Ainda não começámos a pensar
                                               We have yet to start thinking
 Cinema e pensamento | On cinema and thought                                                                              @ André Dias

Ao pé da letra #135 (António Guerreiro)

O tom aberta ou vagamente apocalíptico que se foi fixando desde há pouco tempo nos discursos de diagnóstico económico e político faz lembrar aquilo que na época de Weimar ficou conhecido como katastrophische Denkweise, o modo de pensar por catástrofes. Mas esse velho catastrofismo exprimia ainda uma visão apocalíptica do processo histórico da modernidade, própria de melancólicos e trágicos.
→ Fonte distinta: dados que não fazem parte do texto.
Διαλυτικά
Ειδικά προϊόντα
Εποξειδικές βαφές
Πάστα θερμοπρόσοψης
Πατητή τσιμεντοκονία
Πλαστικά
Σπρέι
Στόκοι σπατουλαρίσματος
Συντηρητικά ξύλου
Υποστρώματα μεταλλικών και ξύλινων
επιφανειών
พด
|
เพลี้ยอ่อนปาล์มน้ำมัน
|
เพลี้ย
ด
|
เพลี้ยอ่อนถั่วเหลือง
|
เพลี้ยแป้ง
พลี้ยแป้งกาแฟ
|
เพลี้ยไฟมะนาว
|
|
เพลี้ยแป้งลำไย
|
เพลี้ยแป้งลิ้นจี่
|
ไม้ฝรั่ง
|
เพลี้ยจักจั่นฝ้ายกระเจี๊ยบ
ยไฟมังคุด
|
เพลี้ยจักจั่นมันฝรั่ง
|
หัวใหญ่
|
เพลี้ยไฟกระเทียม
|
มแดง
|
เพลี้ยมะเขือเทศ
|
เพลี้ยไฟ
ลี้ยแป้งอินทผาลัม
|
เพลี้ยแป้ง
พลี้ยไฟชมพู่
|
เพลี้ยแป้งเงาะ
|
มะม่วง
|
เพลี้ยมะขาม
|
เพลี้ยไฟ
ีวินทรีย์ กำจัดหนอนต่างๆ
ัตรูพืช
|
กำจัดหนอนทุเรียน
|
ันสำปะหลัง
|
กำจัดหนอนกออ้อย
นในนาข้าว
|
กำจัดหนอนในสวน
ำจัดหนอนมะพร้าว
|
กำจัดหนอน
Era o tempo em que Carlo Michaelstaedter, um filósofo italiano de Gorizia, perto de Trieste, impregnado de cultura vienense, se espantava que o mundo histórico pudesse continuar depois da leitura dos pré-socráticos, do Eclesiastes, de Leopardi, de Ibsen, suicidando-se a seguir (em 1910, aos 23 anos). Mais de meio século depois, Pasolini entendia que o agente do fim do mundo era a classe média, a pequena-burguesia, que ele responsabilizava pela destruição totalitária da pluralidade cultural e da tradição pré-moderna. Para Pasolini, o Maio de 68 dos estudantes foi um fenómeno clássico de mobilização da pequena-burguesia (por isso se colocou do lado da polícia).
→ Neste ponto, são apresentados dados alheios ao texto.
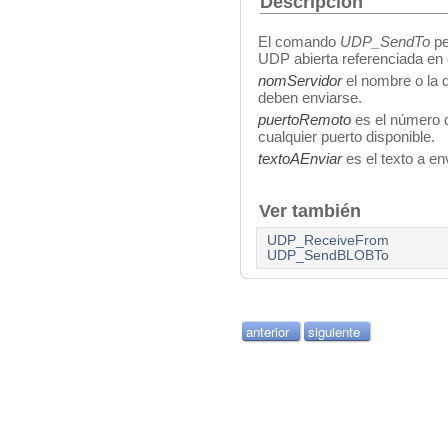
Descripción
El comando
UDP_SendTo
pe
UDP abierta referenciada en
nomServidor
el nombre o la d
deben enviarse.
puertoRemoto
es el número de
cualquier puerto disponible.
textoAEnviar
es el texto a env
Ver también
UDP_ReceiveFrom
UDP_SendBLOBTo
anterior
siguiente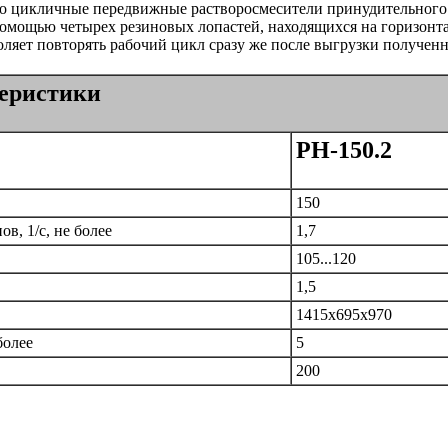
то цикличные передвижные растворосмесители принудительного 
мощью четырех резиновых лопастей, находящихся на горизонта
ляет повторять рабочий цикл сразу же после выгрузки полученн
теристики
РН-150.2
150
в, 1/с, не более
1,7
105...120
1,5
1415х695х970
более
5
200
Quando, no final dos anos 80 do século passado, por mediação da leitura que Kojève tinha feito de Hegel, se falou do triunfo planetário das democracias liberais como o fim da História, este fim não era mais um na sucessão das catástrofes, mas o contrário: era um prometedor recomeço. Ora, hoje começamos a perceber os contornos de uma nova fase que já se iniciou: a classe média, a mais forte e expansiva, capaz de se alargar e conquistar cada vez mais espaço — a classe, em suma, que se reproduziu alimentando-se de tudo —, começa a declinar enquanto classe universal, imortal e infinitamente dúctil. Aquilo a que hoje chamamos ‘crise’ é isto: a condição de fragilidade deste larguíssimo estrato intermédio, o fim do triunfo da classe média, cujo advento tinha sido o verdadeiro fim da História.

António Guerreiro, «Ao pé da letra», Expresso-Atual, Portugal, 16.4.2011.